*DOCUMENT PASSAGE*
Introduction to Harris’s List of Covent-Garden Ladies

Macaronies Drawn After The Life

‘Macaronies Drawn After The Life’, a caricature censuring fashionable dissipation (published by Mary Darly, 1 December 1773). The small book on the table is a copy of Harris’s List.
Image courtesy of the Lewis Walpole Library.

Harris’s List of Covent-Garden Ladies was a directory of prostitutes including their addresses and rates which was published yearly between 1757 and 1795, principally examining the upper end of the market.  While it was far from being the first catalogue of London prostitutes, it became one of the most notorious and was certainly the longest running.  The first version of Harris’s List was probably authored by the struggling poet, hack writer and actor Samuel Derrick.  The ‘Harris’ of its title was an infamous pimp, Jack Harris (or John Harrison), who operated from the Shakespear’s Head Tavern in Covent Garden and kept a handwritten compendium of names and addresses on which the first printed List was probably based.1  The list became an enormously successful franchise, surviving Derrick’s death in 1769 and passing through a series of hands disguised behind the pseudonym H. Ranger.

For modern readers, Harris’s List is a deeply uncomfortable text.  The few surviving copies serve as records of a side of eighteenth-century London which we would often rather avoid thinking about, encoding as it does the systematic physical and commercial exploitation of a significant proportion of the city’s female inhabitants by their socially and economically privileged male peers.  Harris’s List affects to be light and congenial, but its implications are anything but.

*PROVIDED INFORMATION*
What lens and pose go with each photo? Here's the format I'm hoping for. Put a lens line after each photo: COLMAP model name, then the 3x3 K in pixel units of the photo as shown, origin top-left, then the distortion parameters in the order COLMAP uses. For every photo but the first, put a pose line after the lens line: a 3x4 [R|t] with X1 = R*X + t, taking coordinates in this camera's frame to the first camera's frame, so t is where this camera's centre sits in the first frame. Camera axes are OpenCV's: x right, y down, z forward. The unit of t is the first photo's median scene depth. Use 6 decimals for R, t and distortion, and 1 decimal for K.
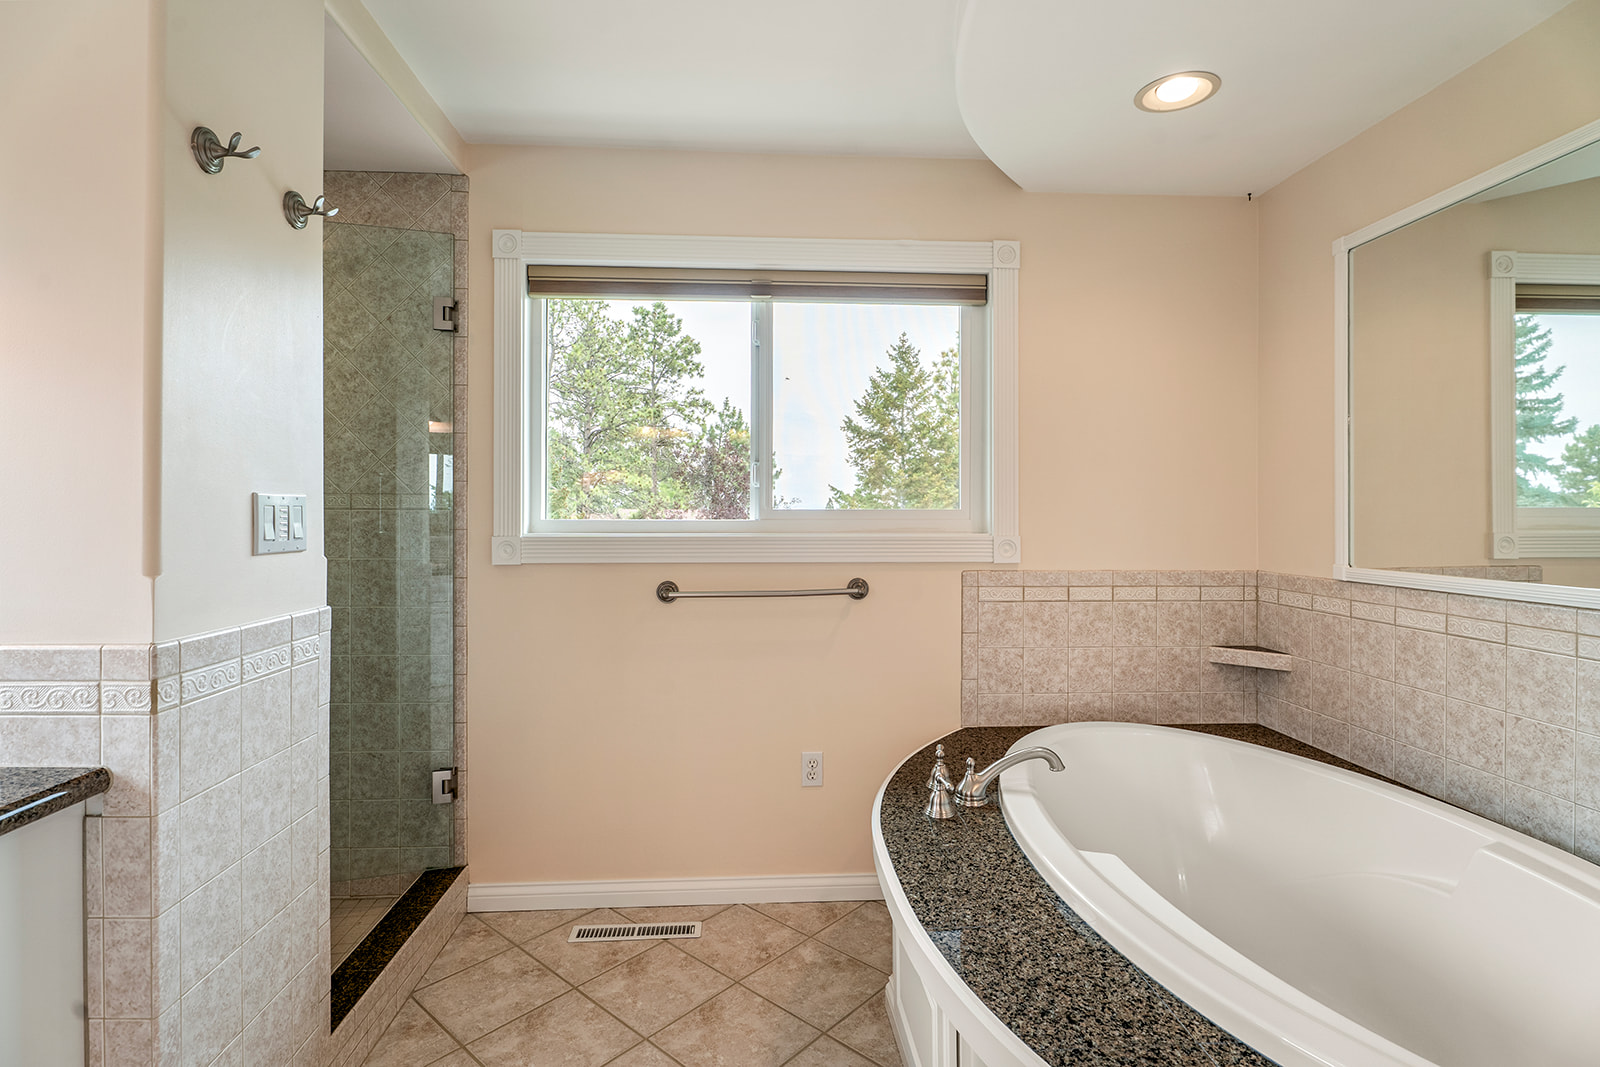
lens RADIAL K [[779.3, 0, 793.3], [0, 779.3, 518.4], [0, 0, 1]] dist [-0.003109, 0.000722]
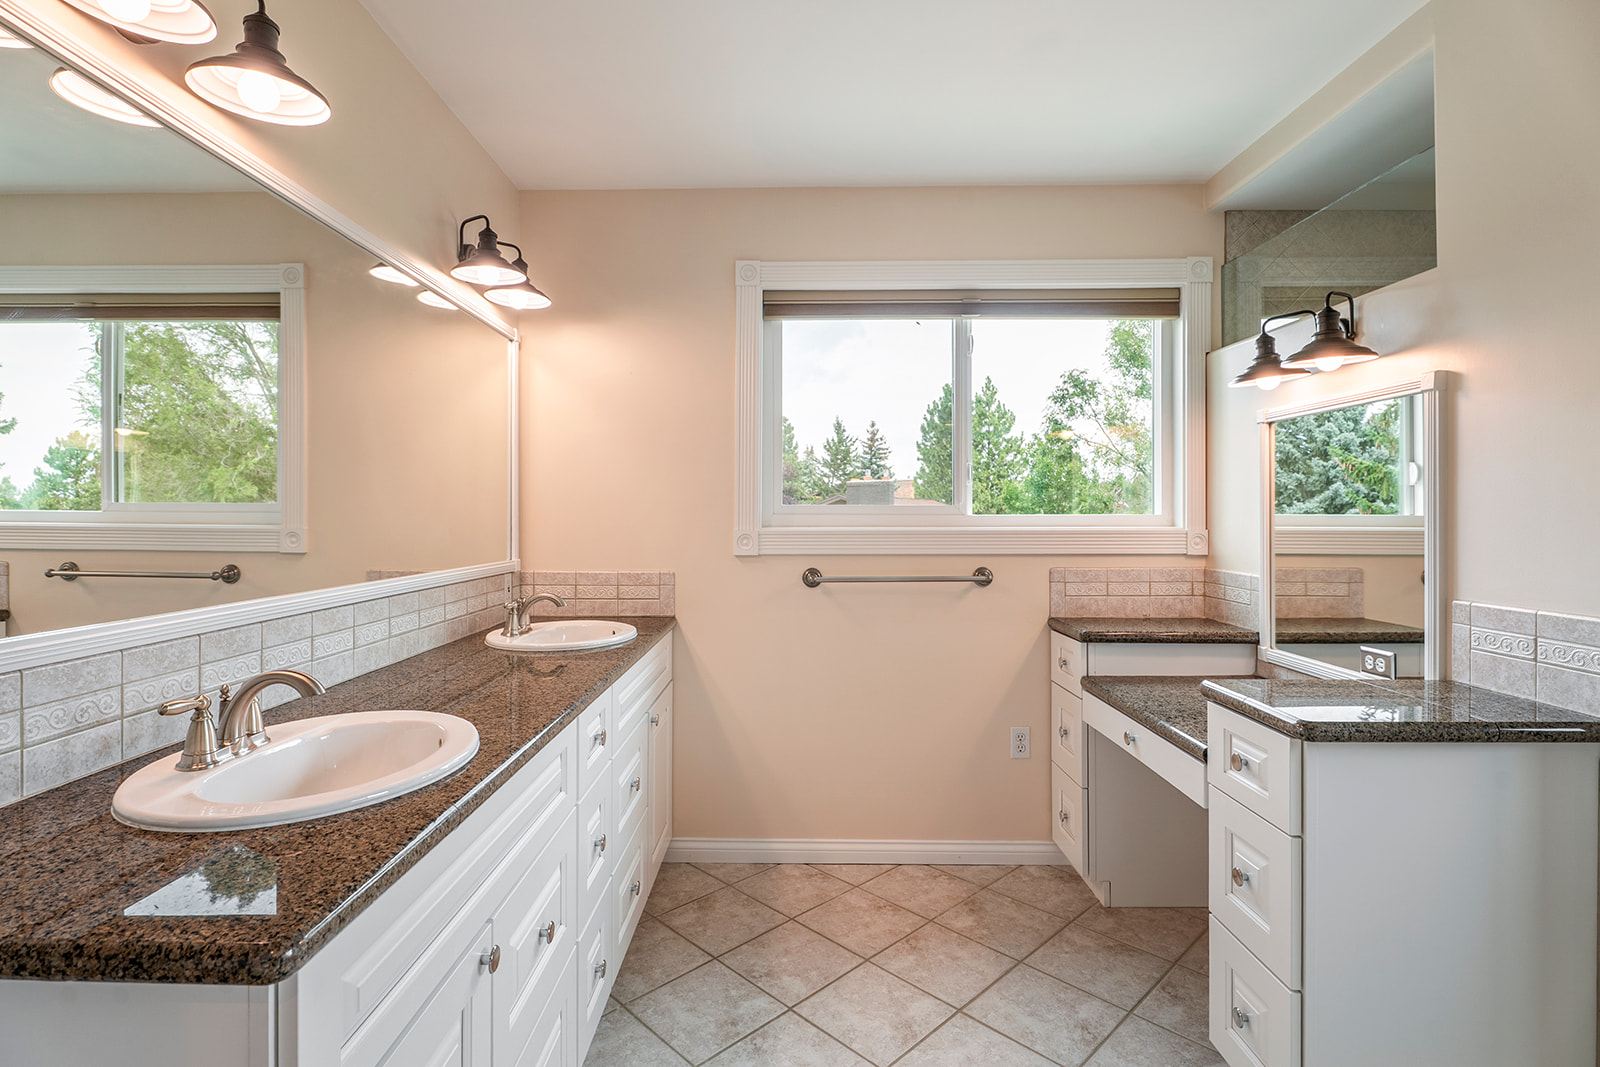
lens RADIAL K [[779.3, 0, 790.8], [0, 779.3, 509.6], [0, 0, 1]] dist [-0.003109, 0.000722]
pose [[-0.076118, -0.006431, -0.997078, 0.205246], [-0.004681, 0.999970, -0.006092, 0.002437], [0.997088, 0.004204, -0.076145, -0.090136]]
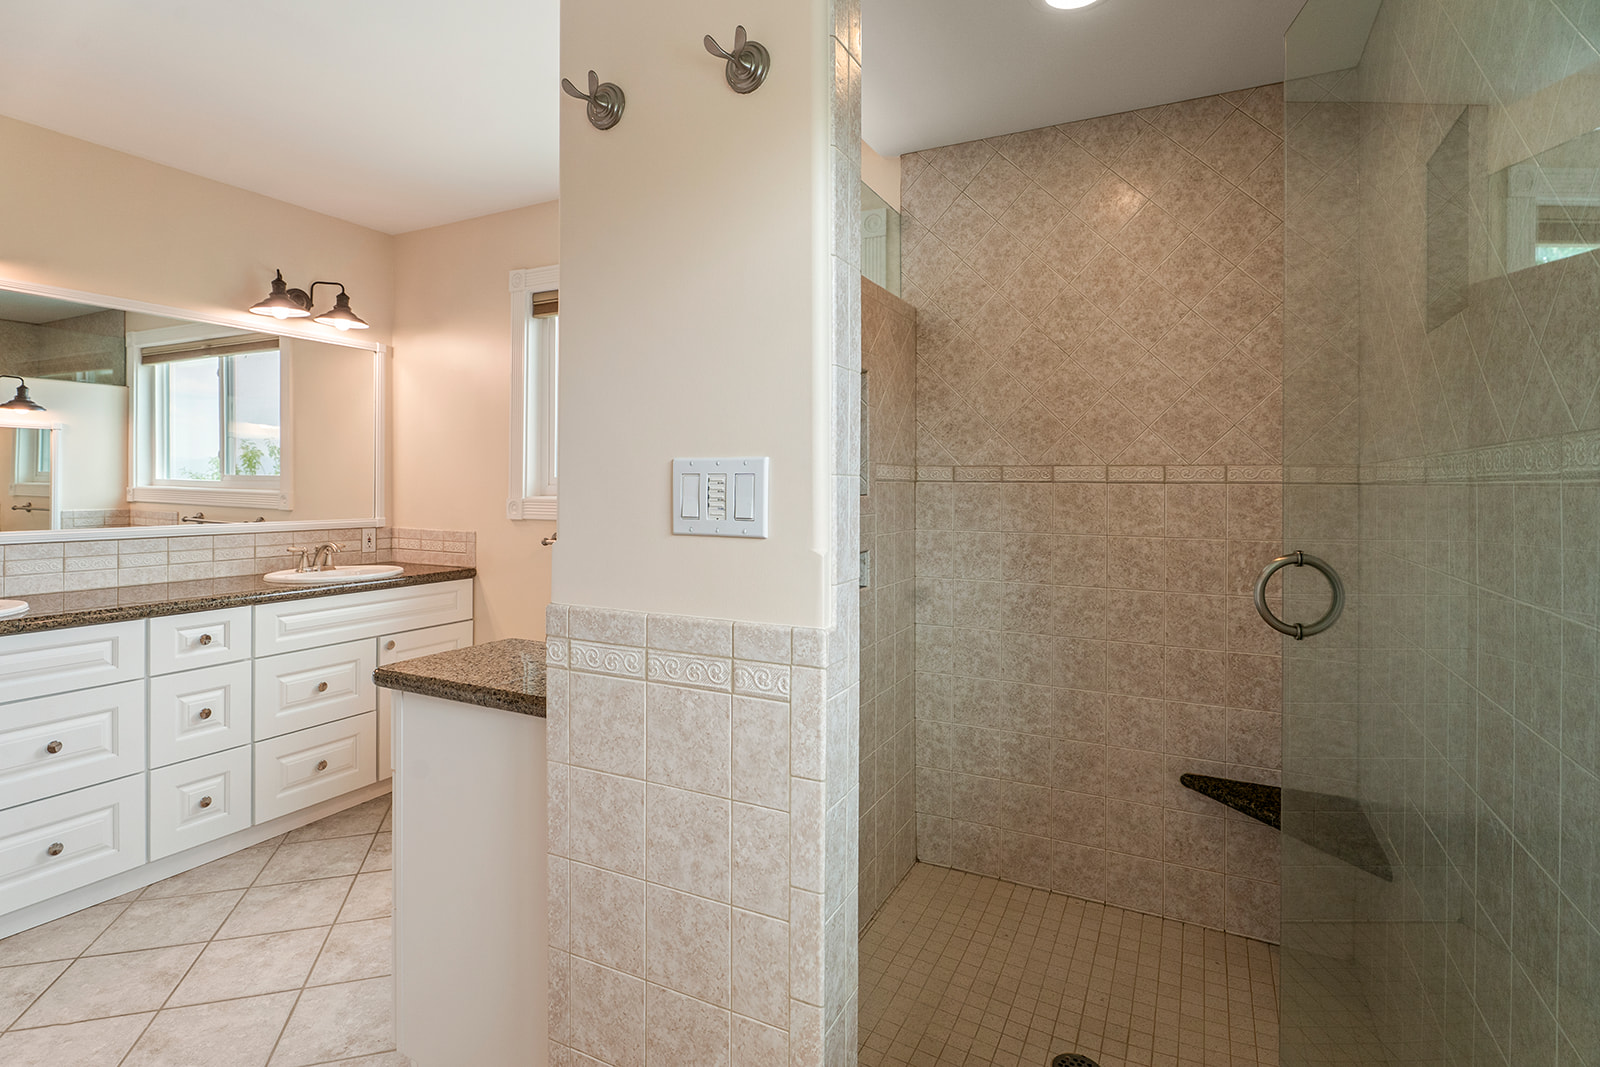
lens RADIAL K [[779.3, 0, 802.9], [0, 779.3, 487.0], [0, 0, 1]] dist [-0.003109, 0.000722]
pose [[-0.505050, -0.002920, -0.863085, -0.027303], [-0.011666, 0.999926, 0.003444, -0.004524], [0.863011, 0.011808, -0.505047, 0.925710]]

*WHAT NEEDS TO BE DONE*
Answer these questions from the Harris's List introduction above.
(a) Who published the caricature "Macaronies Drawn After The Life," and on what date?
(b) Between which years was the directory published yearly?
(c) From which tavern did Jack Harris operate?

*EXPECTED ANSWER*
(a) Mary Darly, on 1 December 1773.
(b) Between 1757 and 1795.
(c) The Shakespear's Head Tavern in Covent Garden.